Job:
Rewrite the material from the line containing "Leave a Reply" through the line containing "plated, 5mm, 3m, μαύρο" as a numbered list, including both of those lines and omitting any blank lines.

==================================================

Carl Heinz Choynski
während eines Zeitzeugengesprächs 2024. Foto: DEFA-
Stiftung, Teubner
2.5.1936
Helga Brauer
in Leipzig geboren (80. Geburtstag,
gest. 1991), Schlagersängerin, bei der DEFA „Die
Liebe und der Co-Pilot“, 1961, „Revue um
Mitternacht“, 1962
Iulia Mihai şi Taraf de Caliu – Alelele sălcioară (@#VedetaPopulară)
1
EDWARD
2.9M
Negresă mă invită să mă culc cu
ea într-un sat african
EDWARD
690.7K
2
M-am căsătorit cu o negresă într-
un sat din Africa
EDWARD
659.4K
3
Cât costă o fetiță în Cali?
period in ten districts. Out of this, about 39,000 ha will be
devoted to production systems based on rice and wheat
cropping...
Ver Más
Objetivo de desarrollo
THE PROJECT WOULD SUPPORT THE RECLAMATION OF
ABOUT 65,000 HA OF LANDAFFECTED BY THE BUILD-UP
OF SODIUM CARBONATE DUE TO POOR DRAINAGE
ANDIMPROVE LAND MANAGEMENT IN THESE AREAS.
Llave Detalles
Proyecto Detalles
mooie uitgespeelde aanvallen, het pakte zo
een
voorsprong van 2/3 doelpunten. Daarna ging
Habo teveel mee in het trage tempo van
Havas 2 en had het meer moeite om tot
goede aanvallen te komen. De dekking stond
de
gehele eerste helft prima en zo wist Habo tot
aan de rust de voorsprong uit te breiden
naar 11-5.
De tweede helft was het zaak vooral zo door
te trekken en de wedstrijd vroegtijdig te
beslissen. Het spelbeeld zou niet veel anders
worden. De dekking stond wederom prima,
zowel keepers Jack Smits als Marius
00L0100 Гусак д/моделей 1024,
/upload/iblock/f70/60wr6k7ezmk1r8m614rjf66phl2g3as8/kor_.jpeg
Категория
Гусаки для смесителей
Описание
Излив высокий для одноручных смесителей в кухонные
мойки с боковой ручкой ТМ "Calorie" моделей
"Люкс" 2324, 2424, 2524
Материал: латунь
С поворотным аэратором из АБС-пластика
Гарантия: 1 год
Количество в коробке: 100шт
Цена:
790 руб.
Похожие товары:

==================================================

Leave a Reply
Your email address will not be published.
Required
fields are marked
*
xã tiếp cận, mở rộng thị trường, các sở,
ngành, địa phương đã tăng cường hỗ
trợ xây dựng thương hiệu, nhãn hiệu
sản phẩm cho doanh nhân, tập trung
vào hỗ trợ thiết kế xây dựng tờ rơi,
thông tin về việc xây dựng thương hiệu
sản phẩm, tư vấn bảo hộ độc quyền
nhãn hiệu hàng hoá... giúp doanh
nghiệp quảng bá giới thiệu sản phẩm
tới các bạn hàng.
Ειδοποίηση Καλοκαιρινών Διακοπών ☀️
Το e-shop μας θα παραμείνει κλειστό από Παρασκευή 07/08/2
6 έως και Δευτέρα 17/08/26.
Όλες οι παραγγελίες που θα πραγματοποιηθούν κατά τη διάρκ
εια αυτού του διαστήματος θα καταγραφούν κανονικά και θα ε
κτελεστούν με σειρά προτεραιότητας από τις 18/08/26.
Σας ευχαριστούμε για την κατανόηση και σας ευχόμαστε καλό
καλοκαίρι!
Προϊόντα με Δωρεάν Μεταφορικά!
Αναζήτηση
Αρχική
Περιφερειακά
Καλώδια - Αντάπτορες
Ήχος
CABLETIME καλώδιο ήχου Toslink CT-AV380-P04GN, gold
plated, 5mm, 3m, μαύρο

==================================================

Solution:
1. Leave a Reply
2. Your email address will not be published.
3. Required
4. fields are marked
5. *
6. xã tiếp cận, mở rộng thị trường, các sở,
7. ngành, địa phương đã tăng cường hỗ
8. trợ xây dựng thương hiệu, nhãn hiệu
9. sản phẩm cho doanh nhân, tập trung
10. vào hỗ trợ thiết kế xây dựng tờ rơi,
11. thông tin về việc xây dựng thương hiệu
12. sản phẩm, tư vấn bảo hộ độc quyền
13. nhãn hiệu hàng hoá... giúp doanh
14. nghiệp quảng bá giới thiệu sản phẩm
15. tới các bạn hàng.
16. Ειδοποίηση Καλοκαιρινών Διακοπών ☀️
17. Το e-shop μας θα παραμείνει κλειστό από Παρασκευή 07/08/2
18. 6 έως και Δευτέρα 17/08/26.
19. Όλες οι παραγγελίες που θα πραγματοποιηθούν κατά τη διάρκ
20. εια αυτού του διαστήματος θα καταγραφούν κανονικά και θα ε
21. κτελεστούν με σειρά προτεραιότητας από τις 18/08/26.
22. Σας ευχαριστούμε για την κατανόηση και σας ευχόμαστε καλό
23. καλοκαίρι!
24. Προϊόντα με Δωρεάν Μεταφορικά!
25. Αναζήτηση
26. Αρχική
27. Περιφερειακά
28. Καλώδια - Αντάπτορες
29. Ήχος
30. CABLETIME καλώδιο ήχου Toslink CT-AV380-P04GN, gold
31. plated, 5mm, 3m, μαύρο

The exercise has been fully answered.